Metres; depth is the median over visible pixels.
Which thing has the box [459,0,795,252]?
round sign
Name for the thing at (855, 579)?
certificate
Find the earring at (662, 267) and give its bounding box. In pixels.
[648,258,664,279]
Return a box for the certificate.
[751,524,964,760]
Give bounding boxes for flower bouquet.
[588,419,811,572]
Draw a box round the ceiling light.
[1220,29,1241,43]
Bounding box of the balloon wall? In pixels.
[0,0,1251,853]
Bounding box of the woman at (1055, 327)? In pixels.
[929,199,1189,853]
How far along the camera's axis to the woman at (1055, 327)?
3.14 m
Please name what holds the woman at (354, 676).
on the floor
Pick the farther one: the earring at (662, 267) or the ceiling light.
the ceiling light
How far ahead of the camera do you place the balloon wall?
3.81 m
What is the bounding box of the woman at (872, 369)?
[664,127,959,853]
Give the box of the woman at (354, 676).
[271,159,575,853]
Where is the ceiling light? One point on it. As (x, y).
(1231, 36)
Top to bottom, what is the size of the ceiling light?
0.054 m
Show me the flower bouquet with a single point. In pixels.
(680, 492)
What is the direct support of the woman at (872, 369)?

####

[Exercise aim]
When you reach the end of the records, set them all down again exactly.

[Response box]
Metres; depth is the median over visible pixels.
Which thing has the box [459,0,795,252]?
round sign
Name for the thing at (855, 579)?
certificate
Find the earring at (662, 267) and give its bounding box. In pixels.
[648,258,664,279]
Return a box for the certificate.
[751,524,964,760]
Give bounding boxes for flower bouquet.
[588,419,811,572]
Draw a box round the ceiling light.
[1220,29,1241,43]
Bounding box of the balloon wall? In pixels.
[0,0,1251,853]
Bounding box of the woman at (1055, 327)? In pixels.
[929,199,1189,853]
How far along the camera's axis to the woman at (1055, 327)?
3.14 m
Please name what holds the woman at (354, 676).
on the floor
Pick the farther one: the earring at (662, 267) or the ceiling light.
the ceiling light
How far ahead of the camera do you place the balloon wall?
3.81 m
What is the bounding box of the woman at (872, 369)?
[664,127,959,853]
Give the box of the woman at (354, 676).
[271,159,575,853]
Where is the ceiling light? One point on it. As (x, y).
(1231, 36)
Top to bottom, what is the size of the ceiling light?
0.054 m
Show me the flower bouquet with a single point. In pixels.
(680, 492)
What is the direct support of the woman at (872, 369)?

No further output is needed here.